Supplied passage -

Online learning appeals to students for many reasons. These reasons may include the ability to access content from anywhere at any time, the flexibility to arrange one’s own schedule, and the opportunity to engage with colleagues from around the world.
However, there is another factor which is often overlooked: the green factor. Keeping that in mind, it’s interesting to consider whether online education can be a sustainable alternative to the less environmentally-conscious approach of traditional bricks-and-mortar schools.
There are great benefits of studying online that, at a first glance, go unnoticed. Although you may need electricity to power your computer, you use little else in terms of energy consumption; no public transport is used or fossil fuel burnt during your commute to class, and there’s no waste from heating a half-empty classroom or printing out paper notes.
Online students can access e-books and other paperless materials, enabling institutions to reduce the consumption of natural resources. The bottom line is that online learning reduces a student’s carbon footprint and the institution’s.
Here are three ways that online learning helps create a cycle of sustainability, providing benefits for everyone involved:
Educators often go into the industry hoping to make the world a better place. What better way to do this than by teaching online? Implementing a green education policy helps reduce waste, conserves natural resources, and ultimately protects the wellbeing of the natural ecosystem. Reducing your reliance on paper and using your computer instead can have a hugely positive impact on the environment.

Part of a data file
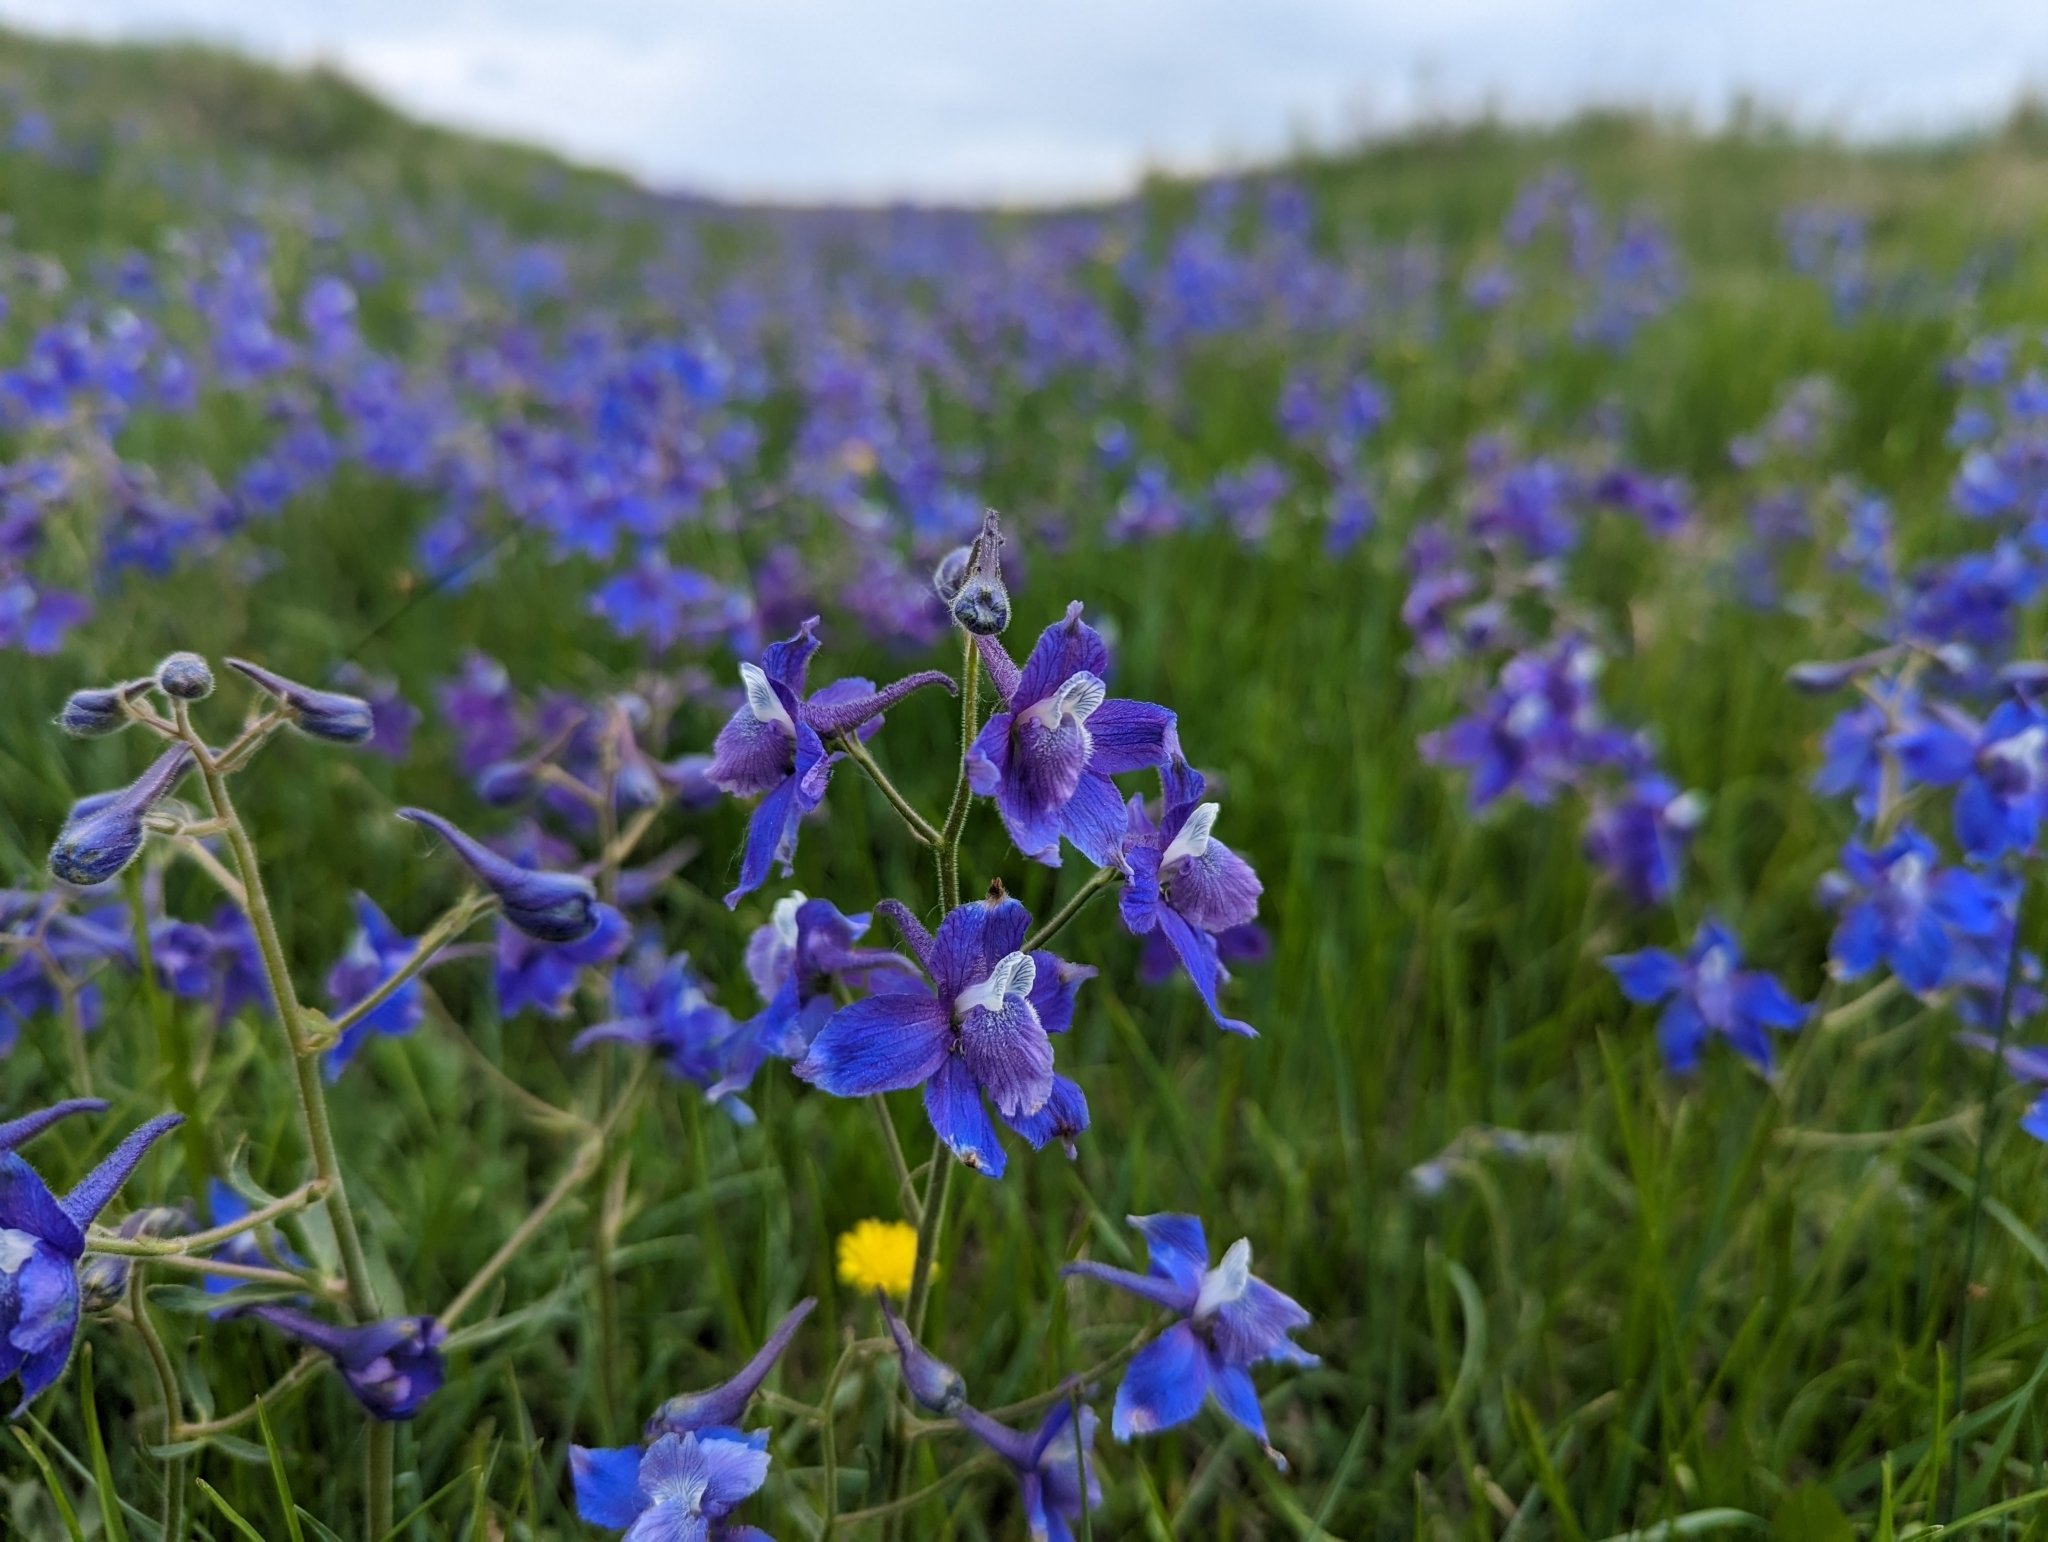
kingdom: Plantae
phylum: Tracheophyta
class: Magnoliopsida
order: Ranunculales
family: Ranunculaceae
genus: Delphinium
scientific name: Delphinium bicolor
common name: Low larkspur
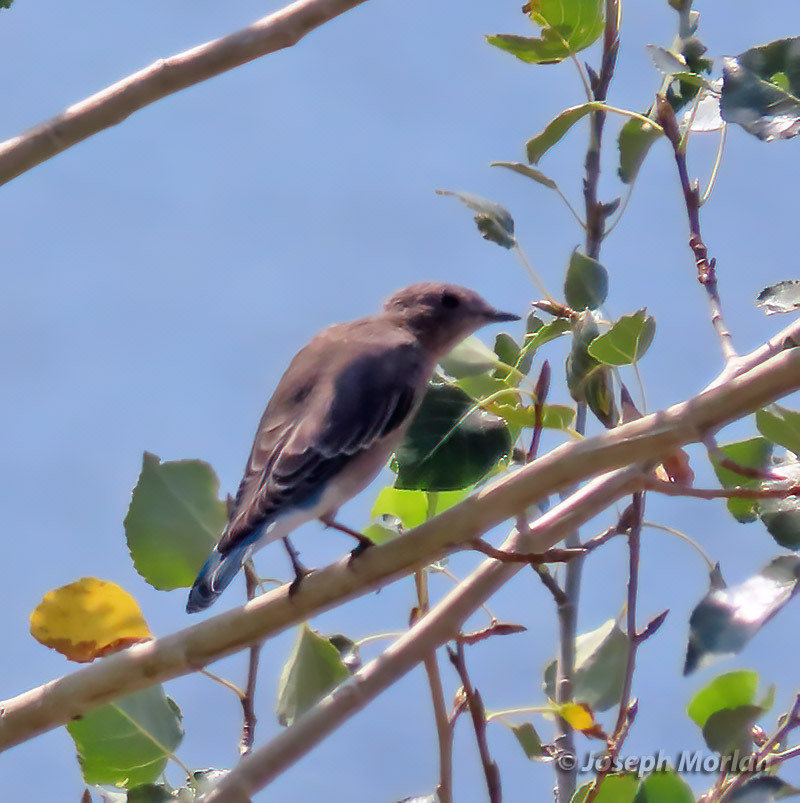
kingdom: Animalia
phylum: Chordata
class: Aves
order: Passeriformes
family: Turdidae
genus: Sialia
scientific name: Sialia mexicana
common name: Western bluebird
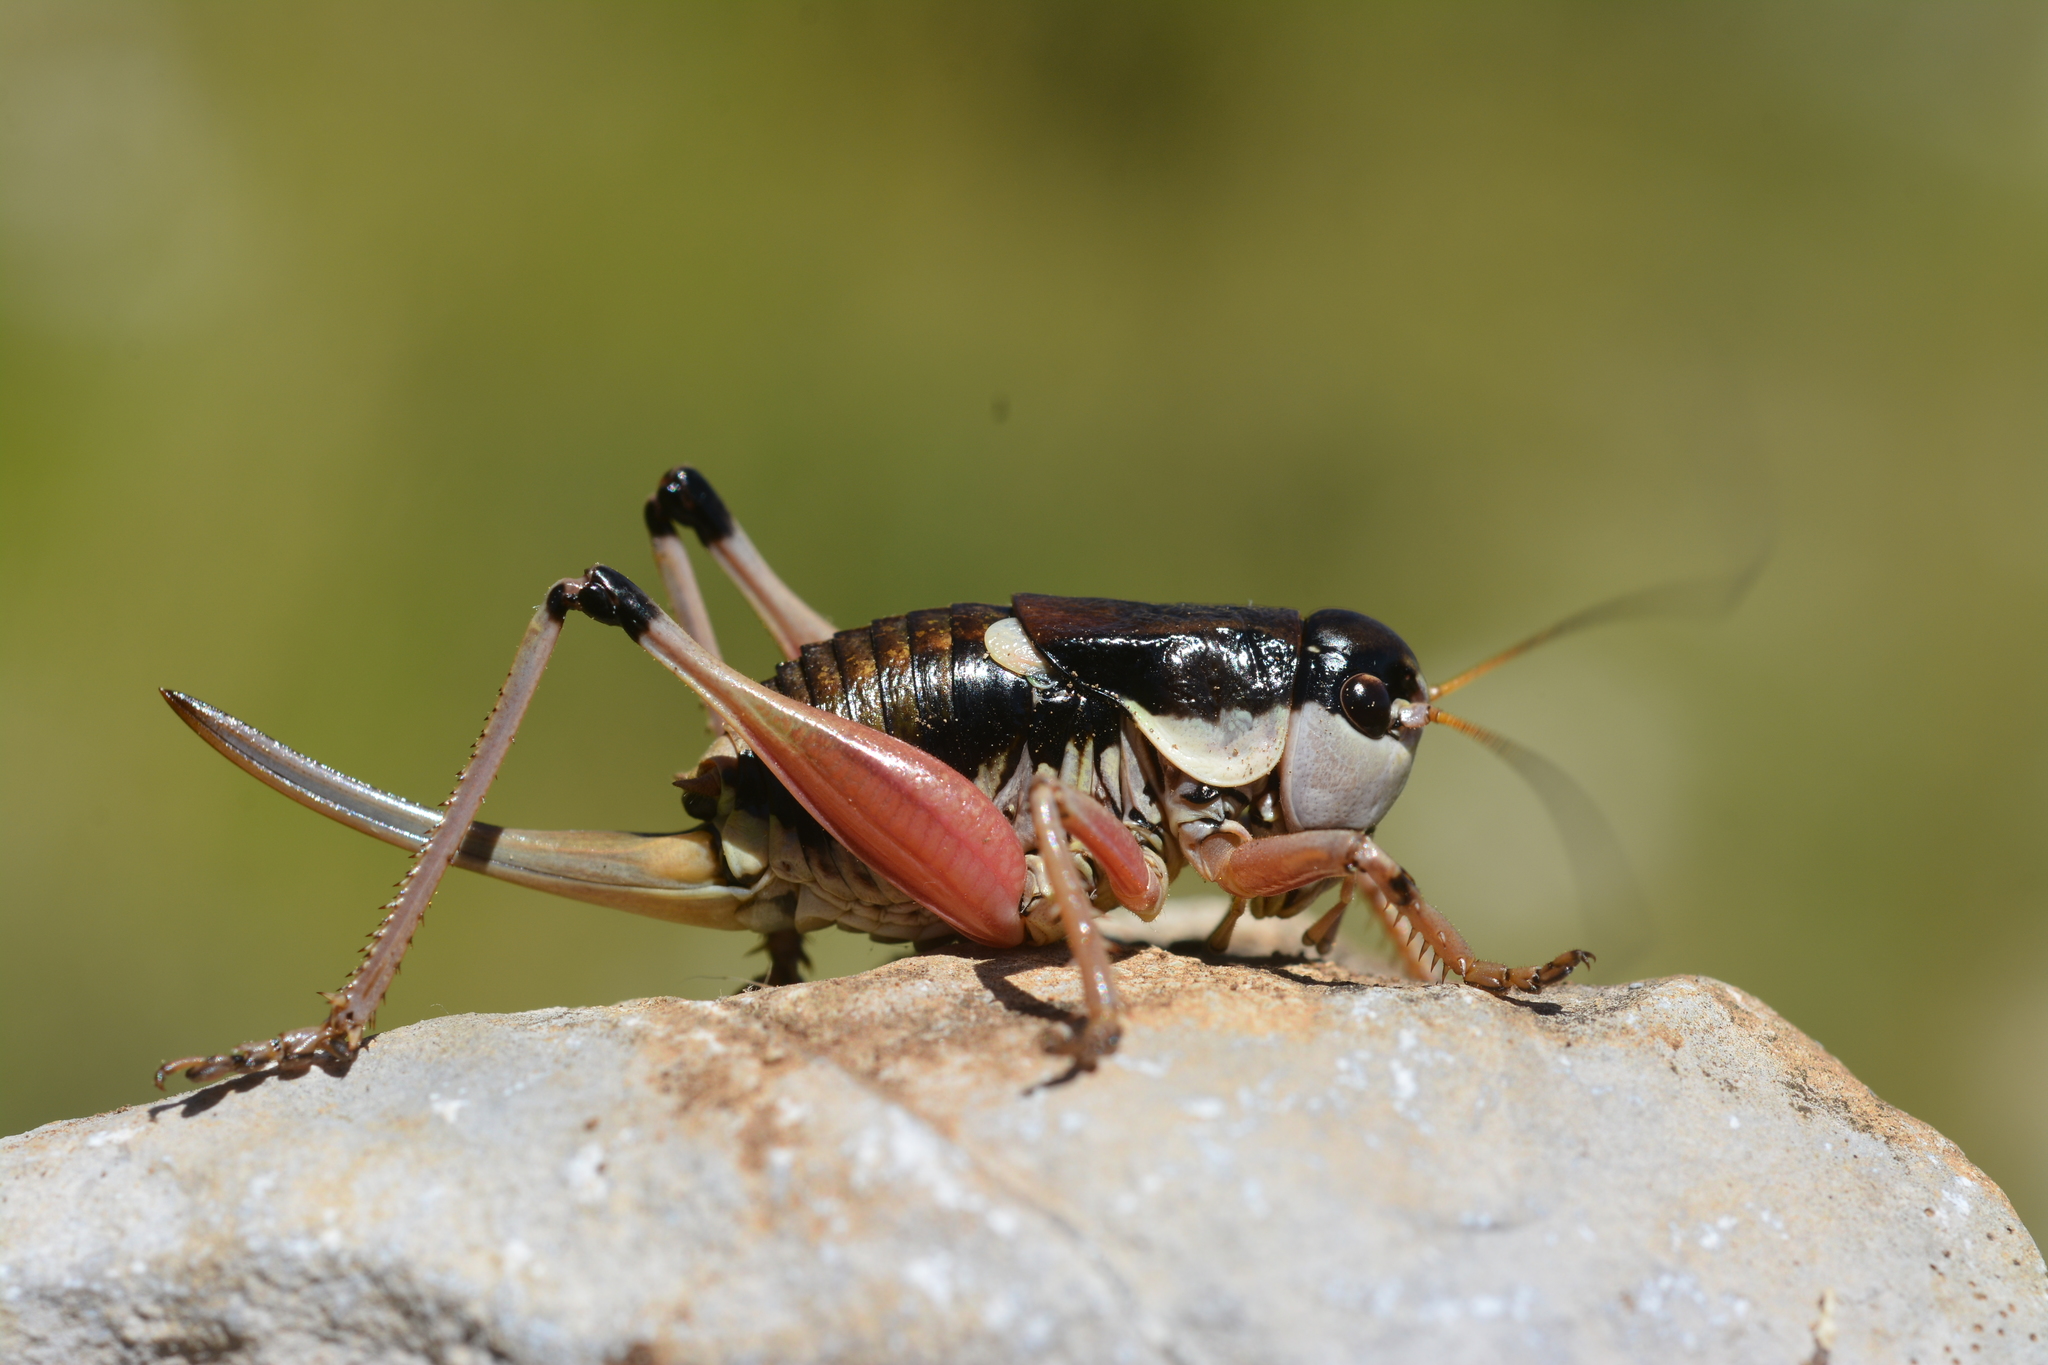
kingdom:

Instructions for the task - According to the passage on online learning and sustainability, which factor is often overlooked?

Result - The green factor.